Wednesday, December 15, 2010

Reimbursement for OTC consults

One my last post, I proposed a means by which individual pharmacists can be reimbursed personally for the professional services that they provide on each and every prescription. By including our personal NPIs on claims, insurance companies would reimburse us for DUR review, interventions, etc...

But that only encompasses part of the professional aspects of our profession. Those are duties required to accurately process a prescription medication order. As pharmacists, we currently give away our professional knowledge without being compensated for it. I have a possible means by which we can be reimbursed for what we are currently giving away.

I'm talking about our OTC consults.

Think about a typical consult. We gather pertinent information about both the condition and the patient that we are being asked to help treat. Think of it as taking a history of the patient and condition. After gathering this information, we basically diagnose what we are being asked to treat. Most of the time we can select an OTC product, but other times we refer the patient (notice...patient, not customer) to be evaluated because the condition is more complex and beyond the scope of our practice.

And we do this for free.


If this patient went to the ER, urgent care, or their physician, the same triage process would be done. Most of it by a nurse. The prescriber would come in, take a look at the patient, make a diagnosis and move on. For this the physician would bill anywhere from $70 to $180, depending on the complexity of the visit. More if it was done in an ER.

Why can't we bill for our triage. Think of the hundreds and thousands of dollars we save the health care system every day by keeping people away from the ERs. We are individual health care providers, but we just haven't decided to bill for our services.

It's time.

* * * * *

In case you've missed it, this past March a little bill was passed and signed into law that basically provides health care to all Americans. Like it or not, it's now the law. Even with the Virginia ruling on the constitutionality of one of the provisions, the law is still in effect. One of the provisions of the bill is the implementation of electronic health records.

How these are going to work, I haven't a clue. But pharmacy/pharmacists have the opportunity to capitalize on this. This may seem a little bit Big Brotheresque, but it is what it is. If we are going to be required to maintain electronic health records, let's go all in with it.

I propose that all persons should have a card, similar to a credit card, that has their insurance information embedded on it. The information can only be modified by certain entities, such as insurance carriers and benefits administrators. If a person has coverage, it is recorded on the card. If coverage has been dropped, the administrator modifies the data. Get a new job, you take your card to your new benefits administrator to have the information added to your card.

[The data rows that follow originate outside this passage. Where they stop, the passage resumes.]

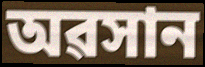
অৱসান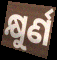
କ୍ଷୁର୍ଣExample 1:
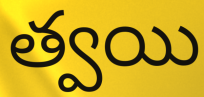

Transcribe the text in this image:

త్వయి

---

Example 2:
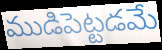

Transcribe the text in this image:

ముడిపెట్టడమే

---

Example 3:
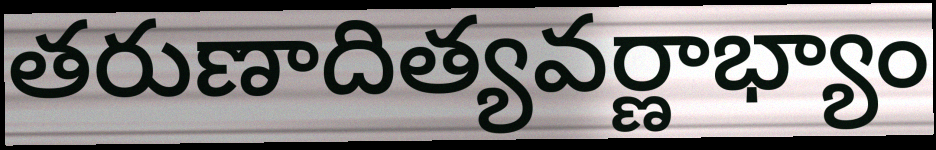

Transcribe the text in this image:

తరుణాదిత్యవర్ణాభ్యాం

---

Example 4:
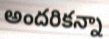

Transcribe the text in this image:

అందరికన్నా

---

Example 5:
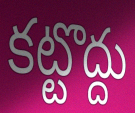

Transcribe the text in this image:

కట్టొద్దుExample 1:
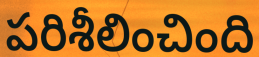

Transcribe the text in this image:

పరిశీలించింది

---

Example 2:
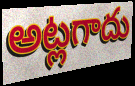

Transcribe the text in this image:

అట్లగాదు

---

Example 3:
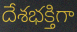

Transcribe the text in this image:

దేశభక్తిగా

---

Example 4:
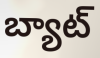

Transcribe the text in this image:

బ్యాట్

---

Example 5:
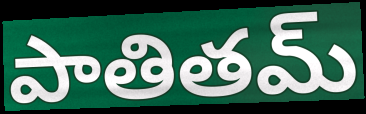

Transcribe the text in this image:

పాతితమ్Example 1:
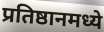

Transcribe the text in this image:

प्रतिष्ठानमध्ये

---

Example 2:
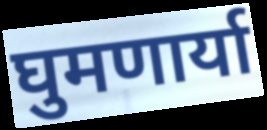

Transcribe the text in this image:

घुमणार्या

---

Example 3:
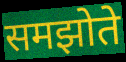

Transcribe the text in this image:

समझोते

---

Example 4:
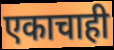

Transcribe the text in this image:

एकाचाही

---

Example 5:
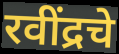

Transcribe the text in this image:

रवींद्रचे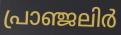
പ്രാഞ്ജലിർ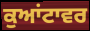
ਕੁਆਂਟਾਵਰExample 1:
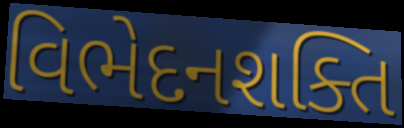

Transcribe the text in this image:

વિભેદનશક્તિ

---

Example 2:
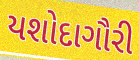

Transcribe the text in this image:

યશોદાગૌરી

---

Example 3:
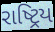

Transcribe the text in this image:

રાષ્ટ્રિય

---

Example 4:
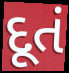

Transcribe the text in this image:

દૂતં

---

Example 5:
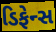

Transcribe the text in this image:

ડિફેન્સ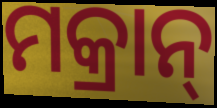
ମକ୍ରାନ୍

The card is required for all transactions surrounding a person's health care. That way a person can't jump from provider to provider, using insurance at one place and claiming to be self-pay at another. The card would simply carry the patient's insurance information and record which providers they have seen. No medical information would be captured on the card. But in the event of an emergency, it would provide information about where the patient had been seen. Phone calls could then be made. No more calls to see if Mr Jones had his prescriptions filled at CVS, Walgreens, or Target. The ER would know simply by swiping the card.

* * * * *

So how does this apply to pharmacy and pharmacist reimbursement?

Glad you asked. Whenever we provide any professional services for anything other than that which is mandated by OBRA, we must be presented with the card. No card = no service.

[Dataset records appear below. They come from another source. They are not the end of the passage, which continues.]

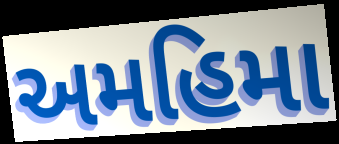
અમહિમાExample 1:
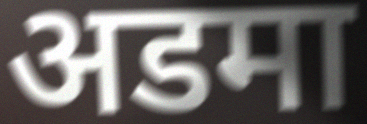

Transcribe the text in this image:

अडमा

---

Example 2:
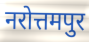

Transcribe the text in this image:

नरोत्तमपुर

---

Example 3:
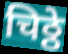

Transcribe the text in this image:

चिठ्ठे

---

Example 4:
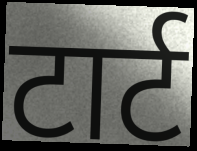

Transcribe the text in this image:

टार्ट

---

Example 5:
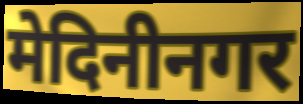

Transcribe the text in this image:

मेदिनीनगरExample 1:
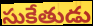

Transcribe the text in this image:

సుకేతుడు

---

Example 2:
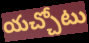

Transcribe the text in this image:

యచ్చోటు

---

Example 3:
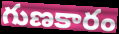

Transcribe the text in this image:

గుణకారం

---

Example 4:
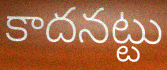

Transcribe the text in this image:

కాదనట్టు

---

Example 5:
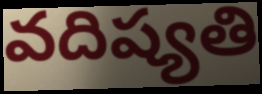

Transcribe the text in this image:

వదిష్యతి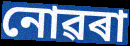
নোৱৰা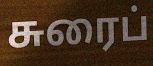
சுரைப்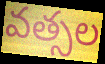
వత్సలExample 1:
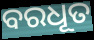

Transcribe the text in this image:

ବରଧୂତ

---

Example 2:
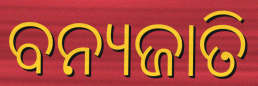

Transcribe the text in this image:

ବନ୍ୟଜାତି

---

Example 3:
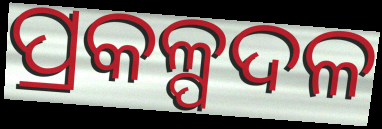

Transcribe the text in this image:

ପ୍ରକଳ୍ପଦଳ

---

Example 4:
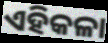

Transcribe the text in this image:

ଏହିକଳା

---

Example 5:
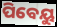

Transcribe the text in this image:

ପିବେୟୁ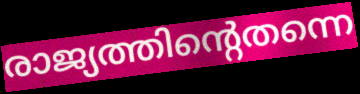
രാജ്യത്തിന്റെതന്നെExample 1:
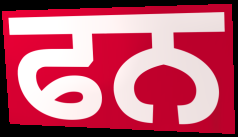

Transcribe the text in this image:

ਫਨ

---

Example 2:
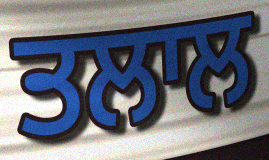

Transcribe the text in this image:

ਤਲਾਲ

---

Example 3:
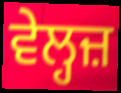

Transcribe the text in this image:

ਵੇਲ੍ਹਜ਼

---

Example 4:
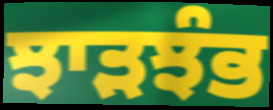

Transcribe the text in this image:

ਝਾੜਝੰਭ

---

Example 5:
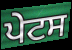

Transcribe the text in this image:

ਪੇਟਸ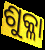
ଶୁକ୍ଳା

Basically we swipe the card on a PDA-type device to gather the patient's information. Conduct our OTC consult as normal, but at the end we record the details of our consultation. Depending on the length of time and complexity of the consult, we bill the insurance appropriately for our services. The details we provide determines the reimbursements that we receive. At the end of the day, we upload our interactions for the day and submit the claims. All claims are tied to our individual NPIs, so reimbursements are sent directly to individual pharmacists.

(For people without insurance, the data is still recorded for the sake of electronic health records. Rather than bill for the intervention, pharmacists receive a tax break as "charity care")

This post only addresses the community pharmacy aspect, but it can be easily adapted to clinical and consultant services.

* * * * *

This idea may seem a little far-fetched, but we (as pharmacists) need to start looking out for the economic survival of our profession. The AMA just had the cuts in physician reimbursement delayed because they pay attention to the money. We need to do the same.

Your thoughts?


young rx said...

I agree with this idea. I don't know how exactly all of the issues regarding pharmacist reimbursement will be resolved, but I believe that it is up to us to try to find a way. Maybe your idea, maybe someone else's idea. Either way, we need to start making it happen.

pharmacy chick said...

I think its an excellent idea. I dont know how it will all work but this card will also keep the patient from hiding pertinent information from us as well. We give away so much of us that we might as well call ourselves a pharmacy charity.